Out of the listing below, copy every line that carries the string "September".
◆ ◆ ◆ ◆ ◆ ◆ ◆
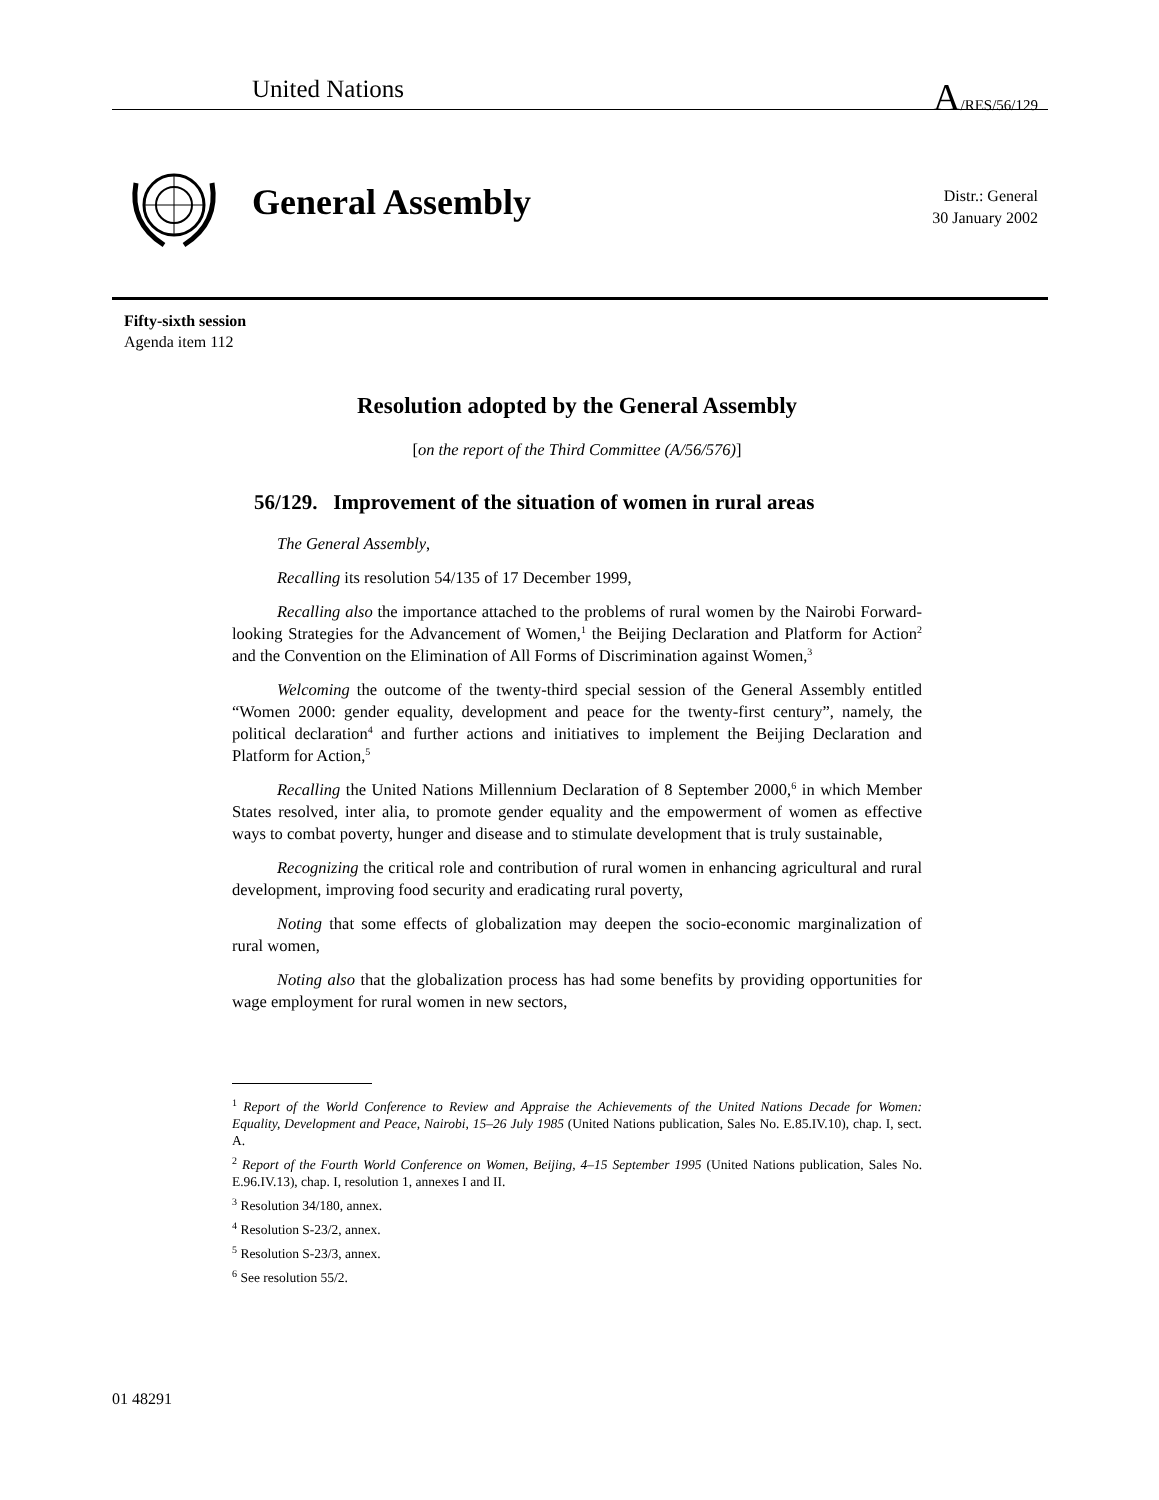United Nations A/RES/56/129
General Assembly
Distr.: General
30 January 2002
Fifty-sixth session
Agenda item 112
Resolution adopted by the General Assembly
[on the report of the Third Committee (A/56/576)]
56/129. Improvement of the situation of women in rural areas
The General Assembly,
Recalling its resolution 54/135 of 17 December 1999,
Recalling also the importance attached to the problems of rural women by the Nairobi Forward-looking Strategies for the Advancement of Women,<sup>1</sup> the Beijing Declaration and Platform for Action<sup>2</sup> and the Convention on the Elimination of All Forms of Discrimination against Women,<sup>3</sup>
Welcoming the outcome of the twenty-third special session of the General Assembly entitled “Women 2000: gender equality, development and peace for the twenty-first century”, namely, the political declaration<sup>4</sup> and further actions and initiatives to implement the Beijing Declaration and Platform for Action,<sup>5</sup>
Recalling the United Nations Millennium Declaration of 8 September 2000,<sup>6</sup> in which Member States resolved, inter alia, to promote gender equality and the empowerment of women as effective ways to combat poverty, hunger and disease and to stimulate development that is truly sustainable,
Recognizing the critical role and contribution of rural women in enhancing agricultural and rural development, improving food security and eradicating rural poverty,
Noting that some effects of globalization may deepen the socio-economic marginalization of rural women,
Noting also that the globalization process has had some benefits by providing opportunities for wage employment for rural women in new sectors,
<sup>1</sup> Report of the World Conference to Review and Appraise the Achievements of the United Nations Decade for Women: Equality, Development and Peace, Nairobi, 15–26 July 1985 (United Nations publication, Sales No. E.85.IV.10), chap. I, sect. A.
<sup>2</sup> Report of the Fourth World Conference on Women, Beijing, 4–15 September 1995 (United Nations publication, Sales No. E.96.IV.13), chap. I, resolution 1, annexes I and II.
<sup>3</sup> Resolution 34/180, annex.
<sup>4</sup> Resolution S-23/2, annex.
<sup>5</sup> Resolution S-23/3, annex.
<sup>6</sup> See resolution 55/2.
01 48291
◆ ◆ ◆ ◆ ◆ ◆ ◆
Output ->
Recalling the United Nations Millennium Declaration of 8 September 2000,<sup>6</sup> in which Member States resolved, inter alia, to promote gender equality and the empowerment of women as effective ways to combat poverty, hunger and disease and to stimulate development that is truly sustainable,
<sup>2</sup> Report of the Fourth World Conference on Women, Beijing, 4–15 September 1995 (United Nations publication, Sales No. E.96.IV.13), chap. I, resolution 1, annexes I and II.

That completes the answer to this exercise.